## Descrição do exercício
Responda, por favor, a estas perguntas sobre o excerto acerca da Assembleia Popular Nacional:
(a) Por quanto tempo foi adiada a sessão plenária?
(b) Que contração económica registou a China no primeiro trimestre?
(c) Em que cidade e em que mês surgiram os primeiros casos da covid-19?

## Excerto selecionado
▶
A sessão plenária da Assembleia Popular Nacional, o mais importante evento anual na agenda política da China, começa na sexta-feira, após ter sido adiada por dois meses e meio devido à epidemia da covid-19.
Não se sabe ainda se este ano o Governo chinês vai rever a meta de crescimento económico, depois de uma contração de 6,8%, no primeiro trimestre, e face à incerteza global e às tensões entre Pequim e Washington, na sequência da pandemia, que desencadeou críticas e intensificou a competição ideológica entre a China e os Estados Unidos (EUA) e alguns países europeus.
Um analista do Centro de Estudos Carnegie-Tsinghua, no norte de Pequim, alertou para os riscos de uma batalha ideológica entre a China e os EUA, numa altura em que os dois países enfrentam uma prolongada guerra comercial.
"As acusações são mútuas e aumentam o risco de as duas sociedades se distanciarem. Existe uma barreira de comunicação que continua a crescer", advertiu Tong Zhao.
O analista apontou que a relação entre Pequim e Washington se assemelha cada vez mais à Guerra Fria e admitiu que a China não estava preparada para a acelerada mudança no ambiente externo.
"A China poderá ficar de fora das cadeias de fornecimento e do acesso à tecnologia do resto do mundo. Embora tenha feito progressos nas últimas décadas, o país ainda precisa de desenvolver muitos setores", disse.
"Pequim queria impedir esse confronto, mas agora está completamente fora do seu controlo", acrescentou.
Para Ryan Manuel, diretor do Official China Ltd, unidade de investigação com sede em Hong Kong, e ex-analista do Governo australiano para assuntos da China, o surto do novo coronavírus vai reforçar a centralização do poder na China, à medida que o ceticismo sobre os poderes locais credibiliza o modelo de governação autoritário do Presidente Xi Jinping.
"A crise mostrou mais uma vez a Xi Jinping que ele não pode confiar nos governos locais", observou.
Os primeiros casos da covid-19 surgiram na cidade de Wuhan, no centro da China, em dezembro passado.
Após uma lenta reação inicial e de ter silenciado médicos que alertavam para os perigos de uma nova doença contagiosa, o Governo chinês tomou medidas drásticas, incluindo colocar a província de Hubei, da qual Wuhan é capital, sob quarentena, que resultaram na suspensão da atividade económica do país.
Para Ryan Manuel, a crise de saúde pública reforçou a descrença de Xi no modelo de governação herdado do antecessor Hu Jintao, que se limitava a assumir o papel de "coordenador", atribuindo mais poderes e incentivos aos governos locais.
"Xi não gosta disso e a crise só vai acelerar esta tendência, de que ninguém pode fazer as coisas particularmente bem, exceto o Governo central", apontou. "E, mesmo dentro do centro, apenas os grupos de trabalho que lhe são mais próximos", acrescentou.
◀
## Dados da fonte
▶
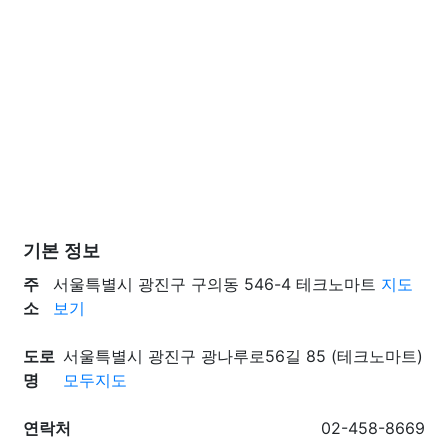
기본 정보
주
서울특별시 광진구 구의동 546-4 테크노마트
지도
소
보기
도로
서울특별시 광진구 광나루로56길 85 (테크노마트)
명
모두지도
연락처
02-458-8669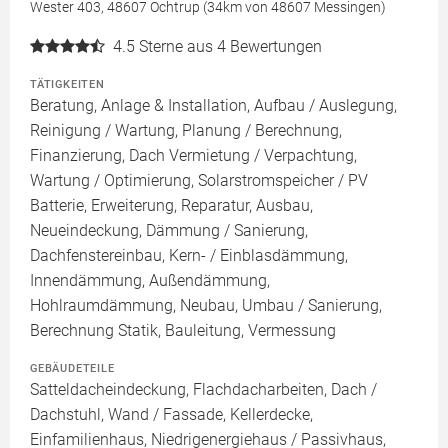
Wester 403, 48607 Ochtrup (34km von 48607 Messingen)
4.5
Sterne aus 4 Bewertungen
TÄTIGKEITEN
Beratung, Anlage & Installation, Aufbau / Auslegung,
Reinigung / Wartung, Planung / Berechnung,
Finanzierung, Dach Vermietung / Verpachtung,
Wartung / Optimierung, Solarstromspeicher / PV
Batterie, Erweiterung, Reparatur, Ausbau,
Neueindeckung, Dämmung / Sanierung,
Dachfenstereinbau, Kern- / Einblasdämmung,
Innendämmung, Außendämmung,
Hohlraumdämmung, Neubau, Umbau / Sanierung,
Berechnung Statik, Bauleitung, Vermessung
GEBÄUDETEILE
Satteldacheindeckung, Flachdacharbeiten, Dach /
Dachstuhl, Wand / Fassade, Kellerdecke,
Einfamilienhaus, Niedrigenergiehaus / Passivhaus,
◀
▶
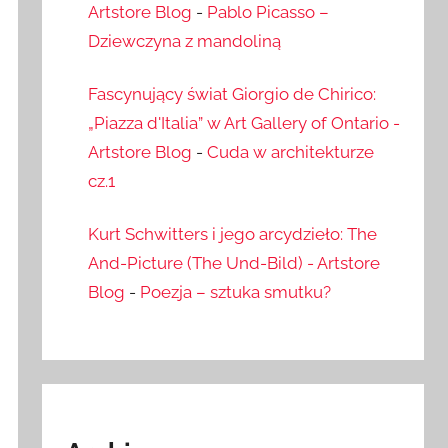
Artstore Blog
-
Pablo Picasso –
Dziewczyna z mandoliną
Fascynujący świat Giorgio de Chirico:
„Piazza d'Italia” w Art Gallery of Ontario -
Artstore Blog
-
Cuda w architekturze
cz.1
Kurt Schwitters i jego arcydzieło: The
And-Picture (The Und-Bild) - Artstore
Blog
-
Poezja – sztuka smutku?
◀
▶
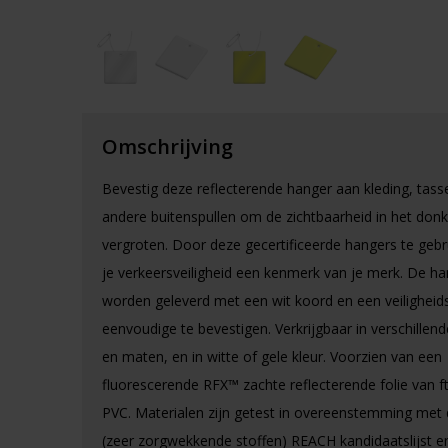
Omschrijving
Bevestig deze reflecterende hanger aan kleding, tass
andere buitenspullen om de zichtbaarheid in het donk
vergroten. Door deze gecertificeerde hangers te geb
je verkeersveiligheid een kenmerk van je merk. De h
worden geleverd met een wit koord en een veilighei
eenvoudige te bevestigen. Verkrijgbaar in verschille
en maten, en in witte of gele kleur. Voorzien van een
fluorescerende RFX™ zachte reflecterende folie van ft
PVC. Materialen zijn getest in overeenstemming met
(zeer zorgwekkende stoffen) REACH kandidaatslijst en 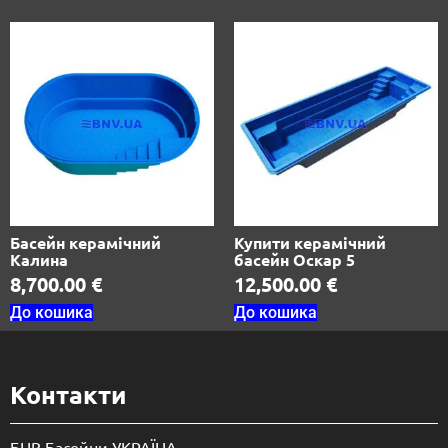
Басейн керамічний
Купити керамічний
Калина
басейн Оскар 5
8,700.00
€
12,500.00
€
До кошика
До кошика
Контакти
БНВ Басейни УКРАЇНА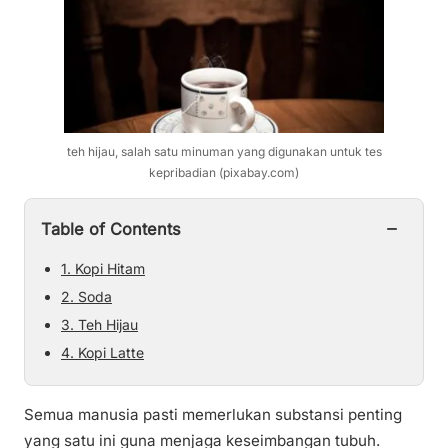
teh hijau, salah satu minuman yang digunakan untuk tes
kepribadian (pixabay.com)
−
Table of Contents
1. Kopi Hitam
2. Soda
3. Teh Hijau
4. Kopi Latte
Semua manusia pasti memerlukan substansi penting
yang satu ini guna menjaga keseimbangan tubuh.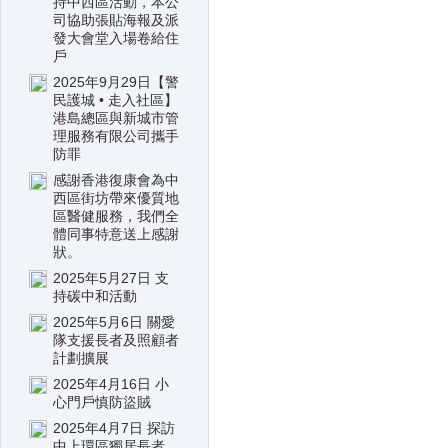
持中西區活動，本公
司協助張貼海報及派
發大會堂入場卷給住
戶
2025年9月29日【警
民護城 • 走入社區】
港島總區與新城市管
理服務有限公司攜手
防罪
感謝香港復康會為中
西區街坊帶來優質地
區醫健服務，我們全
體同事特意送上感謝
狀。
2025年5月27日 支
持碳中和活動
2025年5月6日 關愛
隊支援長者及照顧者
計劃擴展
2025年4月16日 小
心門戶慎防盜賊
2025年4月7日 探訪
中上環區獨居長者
◀
## Resposta à tarefa
(a) Dois meses e meio.
(b) Uma contração de 6,8%.
(c) Na cidade de Wuhan, em dezembro passado.